Phase Time NY Price RSI Signal
Opening Q1 12:00 $0.561 50.0 Pre-game baseline
RSI Peak Q1 8:33 $0.238 92.8 Extreme overbought — exhaustion
Trade 1 Entry Q1 6:52 $0.169 77.5 Long NY — overbought pullback
Trade 1 Exit Q1 1:02 $0.203 26.2 Exit — RSI oversold
Q2 RSI Peak Q2 6:19 $0.241 85.3 Second overbought extreme
Trade 2 Entry Q2 3:54 $0.161 ~36 Long NY — second compression
Bullish Divergence Q3 8:43 $0.264 32.1 WP lower low, RSI higher low
Trade 2 Exit Q3 10:42 $0.193 13.7 Exit — RSI extreme oversold
Final Q4 0:00 $0.000 99.7 HOU wins — RSI extreme

The New York vs Houston market analysis Mar 31 ultimately tells the story of a game where the scoreboard and the tradeable signals pointed in different directions. Houston won convincingly — Durant's 27 points and the Rockets' dominant fourth quarter were decisive. But the systematic market analysis identified two windows where New York's game signal was priced at levels that overstated Houston's advantage, and both entries delivered consistent +20% returns before the Rockets reasserted control.

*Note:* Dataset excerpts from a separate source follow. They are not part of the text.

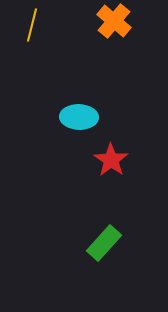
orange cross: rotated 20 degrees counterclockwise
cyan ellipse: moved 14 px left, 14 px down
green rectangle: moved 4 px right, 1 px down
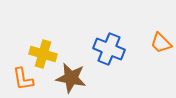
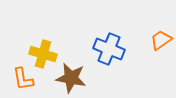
orange trapezoid: moved 3 px up; rotated 100 degrees clockwise
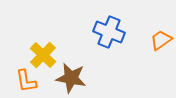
blue cross: moved 17 px up
yellow cross: moved 1 px down; rotated 28 degrees clockwise
orange L-shape: moved 3 px right, 2 px down
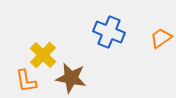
orange trapezoid: moved 2 px up
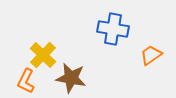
blue cross: moved 4 px right, 3 px up; rotated 12 degrees counterclockwise
orange trapezoid: moved 10 px left, 17 px down
orange L-shape: rotated 35 degrees clockwise
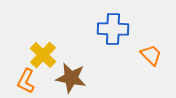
blue cross: rotated 8 degrees counterclockwise
orange trapezoid: rotated 80 degrees clockwise
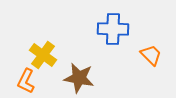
yellow cross: rotated 8 degrees counterclockwise
brown star: moved 8 px right
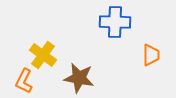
blue cross: moved 2 px right, 7 px up
orange trapezoid: rotated 45 degrees clockwise
orange L-shape: moved 2 px left
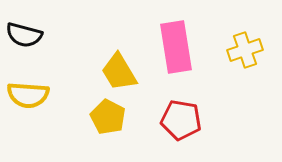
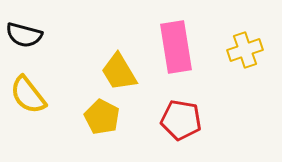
yellow semicircle: rotated 48 degrees clockwise
yellow pentagon: moved 6 px left
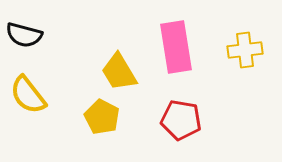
yellow cross: rotated 12 degrees clockwise
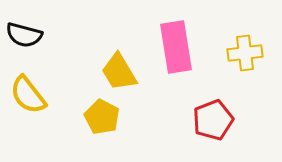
yellow cross: moved 3 px down
red pentagon: moved 32 px right; rotated 30 degrees counterclockwise
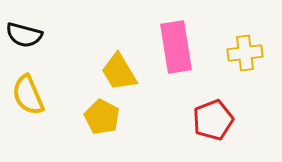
yellow semicircle: rotated 15 degrees clockwise
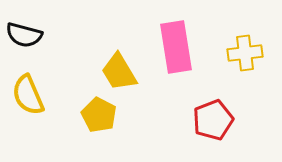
yellow pentagon: moved 3 px left, 2 px up
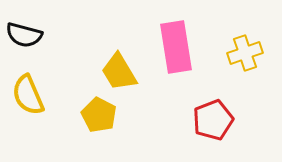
yellow cross: rotated 12 degrees counterclockwise
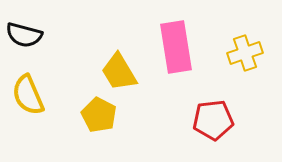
red pentagon: rotated 15 degrees clockwise
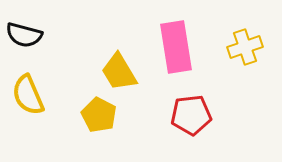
yellow cross: moved 6 px up
red pentagon: moved 22 px left, 5 px up
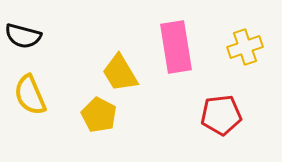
black semicircle: moved 1 px left, 1 px down
yellow trapezoid: moved 1 px right, 1 px down
yellow semicircle: moved 2 px right
red pentagon: moved 30 px right
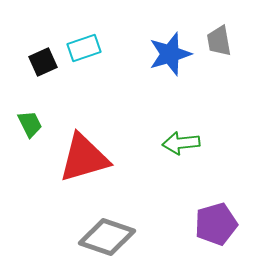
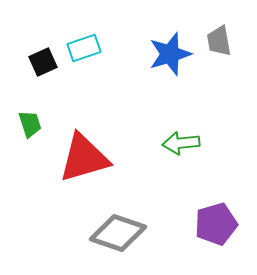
green trapezoid: rotated 8 degrees clockwise
gray diamond: moved 11 px right, 4 px up
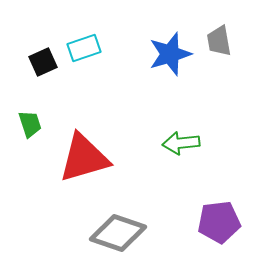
purple pentagon: moved 3 px right, 2 px up; rotated 9 degrees clockwise
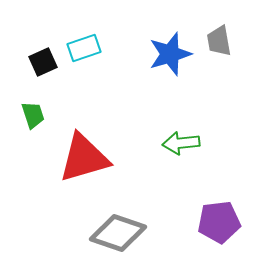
green trapezoid: moved 3 px right, 9 px up
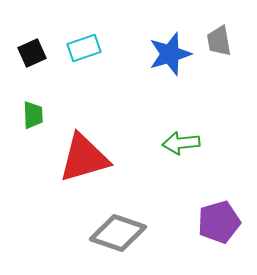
black square: moved 11 px left, 9 px up
green trapezoid: rotated 16 degrees clockwise
purple pentagon: rotated 9 degrees counterclockwise
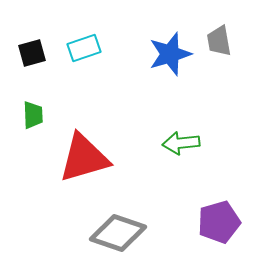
black square: rotated 8 degrees clockwise
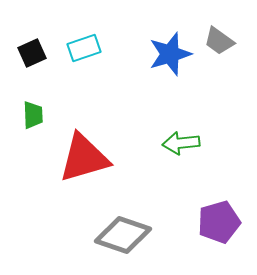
gray trapezoid: rotated 44 degrees counterclockwise
black square: rotated 8 degrees counterclockwise
gray diamond: moved 5 px right, 2 px down
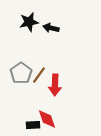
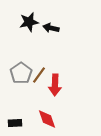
black rectangle: moved 18 px left, 2 px up
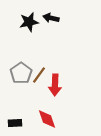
black arrow: moved 10 px up
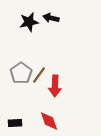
red arrow: moved 1 px down
red diamond: moved 2 px right, 2 px down
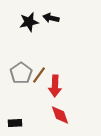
red diamond: moved 11 px right, 6 px up
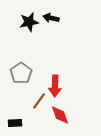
brown line: moved 26 px down
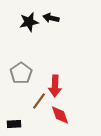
black rectangle: moved 1 px left, 1 px down
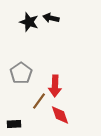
black star: rotated 30 degrees clockwise
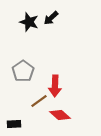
black arrow: rotated 56 degrees counterclockwise
gray pentagon: moved 2 px right, 2 px up
brown line: rotated 18 degrees clockwise
red diamond: rotated 30 degrees counterclockwise
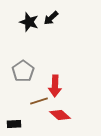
brown line: rotated 18 degrees clockwise
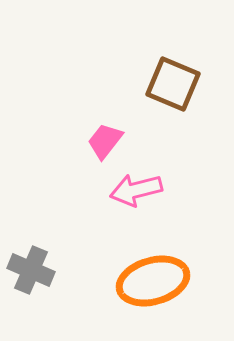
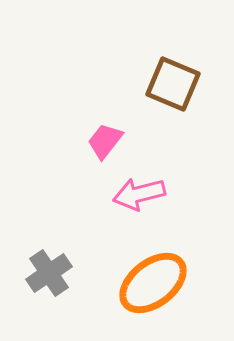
pink arrow: moved 3 px right, 4 px down
gray cross: moved 18 px right, 3 px down; rotated 33 degrees clockwise
orange ellipse: moved 2 px down; rotated 22 degrees counterclockwise
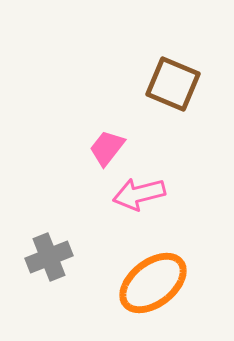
pink trapezoid: moved 2 px right, 7 px down
gray cross: moved 16 px up; rotated 12 degrees clockwise
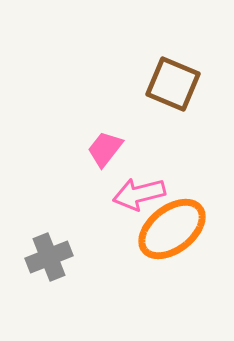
pink trapezoid: moved 2 px left, 1 px down
orange ellipse: moved 19 px right, 54 px up
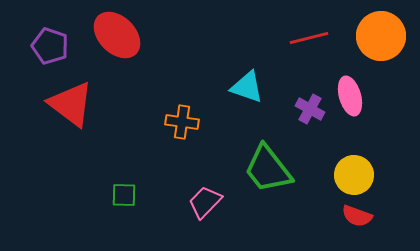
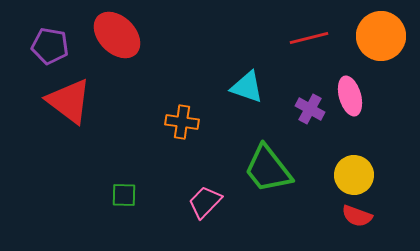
purple pentagon: rotated 9 degrees counterclockwise
red triangle: moved 2 px left, 3 px up
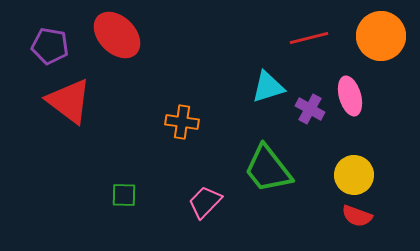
cyan triangle: moved 21 px right; rotated 36 degrees counterclockwise
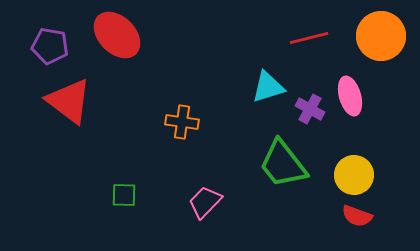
green trapezoid: moved 15 px right, 5 px up
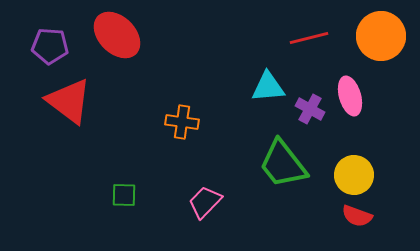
purple pentagon: rotated 6 degrees counterclockwise
cyan triangle: rotated 12 degrees clockwise
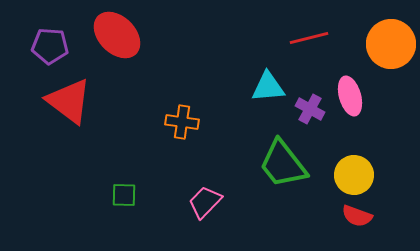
orange circle: moved 10 px right, 8 px down
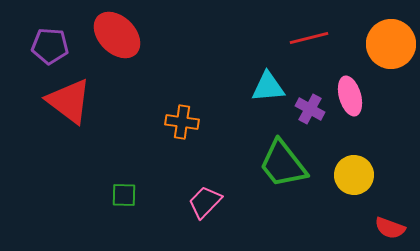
red semicircle: moved 33 px right, 12 px down
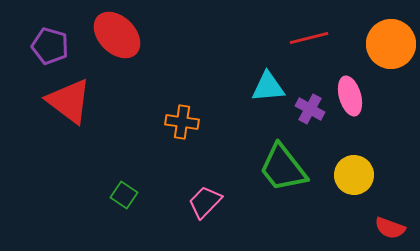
purple pentagon: rotated 12 degrees clockwise
green trapezoid: moved 4 px down
green square: rotated 32 degrees clockwise
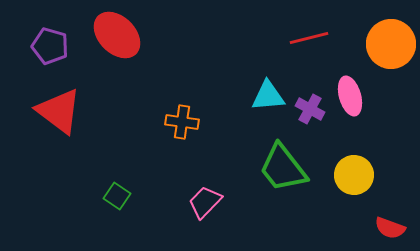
cyan triangle: moved 9 px down
red triangle: moved 10 px left, 10 px down
green square: moved 7 px left, 1 px down
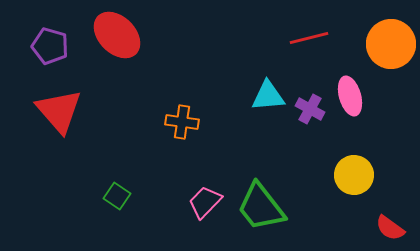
red triangle: rotated 12 degrees clockwise
green trapezoid: moved 22 px left, 39 px down
red semicircle: rotated 16 degrees clockwise
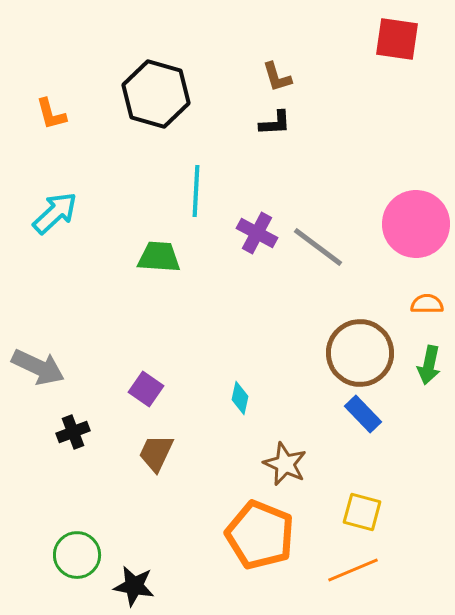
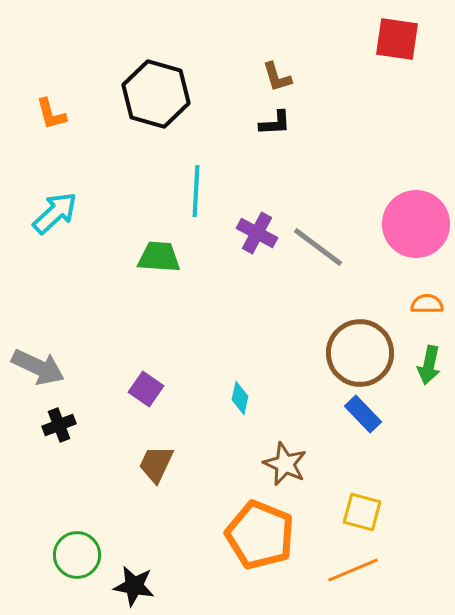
black cross: moved 14 px left, 7 px up
brown trapezoid: moved 11 px down
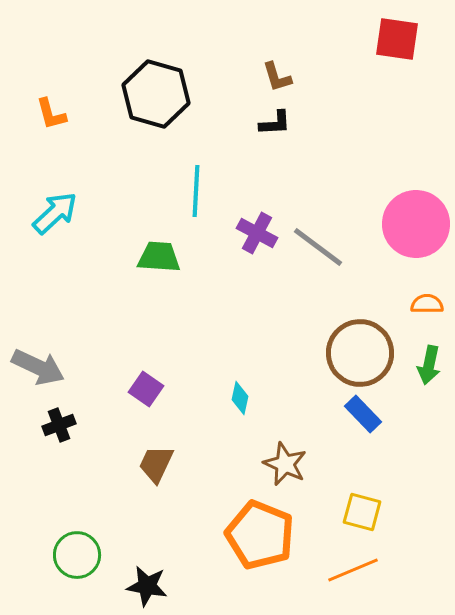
black star: moved 13 px right
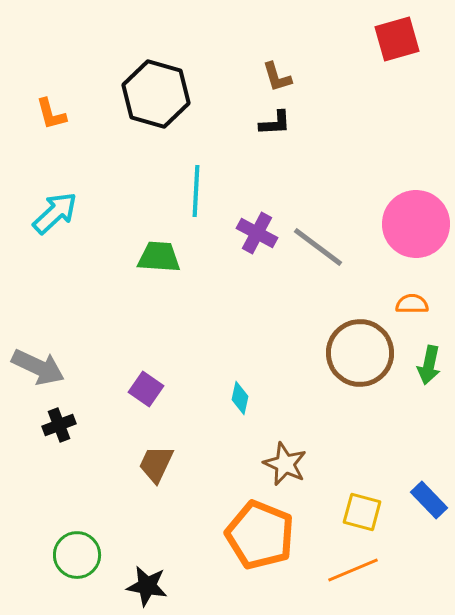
red square: rotated 24 degrees counterclockwise
orange semicircle: moved 15 px left
blue rectangle: moved 66 px right, 86 px down
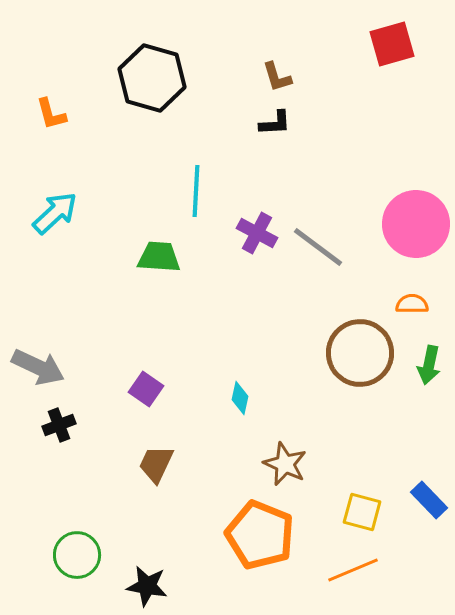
red square: moved 5 px left, 5 px down
black hexagon: moved 4 px left, 16 px up
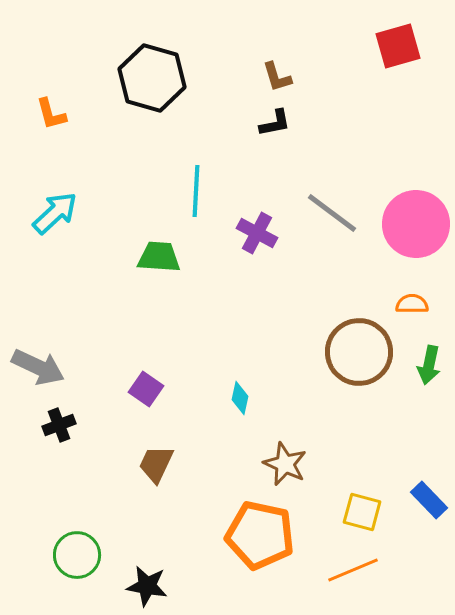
red square: moved 6 px right, 2 px down
black L-shape: rotated 8 degrees counterclockwise
gray line: moved 14 px right, 34 px up
brown circle: moved 1 px left, 1 px up
orange pentagon: rotated 10 degrees counterclockwise
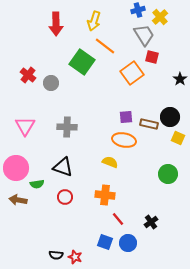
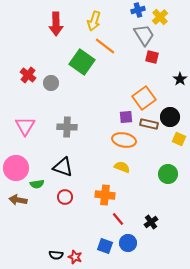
orange square: moved 12 px right, 25 px down
yellow square: moved 1 px right, 1 px down
yellow semicircle: moved 12 px right, 5 px down
blue square: moved 4 px down
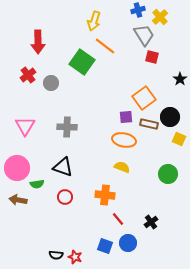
red arrow: moved 18 px left, 18 px down
red cross: rotated 14 degrees clockwise
pink circle: moved 1 px right
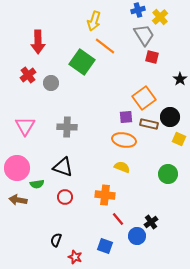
blue circle: moved 9 px right, 7 px up
black semicircle: moved 15 px up; rotated 104 degrees clockwise
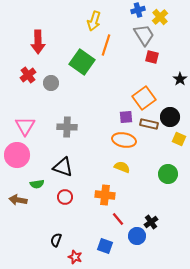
orange line: moved 1 px right, 1 px up; rotated 70 degrees clockwise
pink circle: moved 13 px up
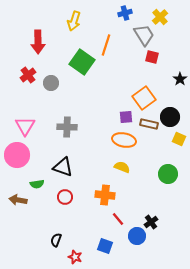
blue cross: moved 13 px left, 3 px down
yellow arrow: moved 20 px left
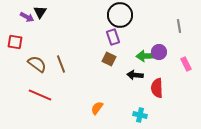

This is the core value of sports market analysis: separating the narrative ("Houston dominated") from the tradeable signal ("New York was mispriced at $0.161"). The New York vs Houston market analysis Mar 31 demonstrates that even in a blowout, disciplined technical entries on the losing team can generate positive returns — provided the entries are systematic, the exits are rule-based, and the position sizing respects the asymmetric risk of longing a team in a deficit.

For traders studying the overbought exhaustion pattern, this New York vs Houston market analysis Mar 31 belongs in the reference library. Two clean entries, two clean exits, and an average ROI of +20.0% from a game that Houston won by 17 points. The market analysis does not require you to pick the winner — only to identify when the market has mispriced the loser.